Ausgearbeitetes Beispiel
Eine Hochschulaufnahmeprüfung hat einen Mittelwert von 500 und eine Standardabweichung von 100. Sie erreichen einen Wert von 650. Wie hoch ist Ihr Z-Score?
z = (650 - 500) / 100 = 150 / 100 = 1.5
Ihr Wert liegt 1,5 Standardabweichungen über dem Mittelwert. Unter Verwendung der Standard-Normaltabelle ist P(z ≤ 1,5) ≈ 0,9332, was bedeutet, dass etwa 93,32 % der Testteilnehmer schlechter abschnitten als Sie.

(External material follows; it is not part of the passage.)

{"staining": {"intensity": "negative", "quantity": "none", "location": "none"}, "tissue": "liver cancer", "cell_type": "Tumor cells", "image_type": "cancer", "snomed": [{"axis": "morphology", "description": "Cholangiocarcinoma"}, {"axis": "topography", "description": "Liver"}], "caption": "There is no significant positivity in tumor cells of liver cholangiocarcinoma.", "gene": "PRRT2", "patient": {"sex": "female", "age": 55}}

Verwendung von Z-Score-Tabellen
Nach der Berechnung von z schlagen Sie die Wahrscheinlichkeit in einer Standardnormaltabelle nach, die kumulative Wahrscheinlichkeiten P(Z ≤ z) ergibt. Tabellen zeigen:
- Einseitige Wahrscheinlichkeiten: P(Z ≤ z) oder P(Z ≥ z)
- Zweiseitige Wahrscheinlichkeiten: nützlich für Konfidenzintervalle und Hypothesentests
Beispielsweise entspricht z = 1,96 P(Z ≤ 1,96) ≈ 0,975. Die Fläche in beiden Enden jenseits von z = ±1,96 beträgt 0,05, weshalb 1,96 der kritische Wert für 95 %-Konfidenzintervalle ist.
Gemeinsame Z-Score-Grenzwerte
| Z-Score | Kumulierte Wahrscheinlichkeit | Perzentil |
|---|---|---|
| -3 | 0.0013 | 0,13 |
| -2 | 0.0228 | 2.28 |
| -1 | 0.1587 | 15.87 |
| 0 | 0.5000 | 50 |
| 1 | 0.8413 | 84.13 |
| 2 | 0.9772 | 97,72 |
| 3 | 0.9987 | 99,87 |
Wann zu verwenden
Z-Scores sind wichtig für:
- Vergleich von Werten aus verschiedenen Verteilungen
- Finden von Wahrscheinlichkeiten mithilfe der Normalverteilung
- Identifizieren von Ausreißern (normalerweise |z| > 3)
- Hypothesentests und Konfidenzintervalle
- Standardisierung von Testergebnissen
Tipps
Z-Scores funktionieren nur für normalverteilte Daten. Wenn Ihre Verteilung stark verzerrt ist oder starke Ausläufer aufweist, sind die Z-Scores irreführend. Denken Sie auch an den Unterschied zwischen z (Populationsparameter) und t (Stichprobenstatistik) – verwenden Sie z, wenn σ bekannt ist, und t, wenn Sie es anhand der Stichprobe schätzen.
Verwenden Sie unseren Z-Score-Rechner, um Scores in Z-Scores umzuwandeln und Wahrscheinlichkeiten sofort zu ermitteln.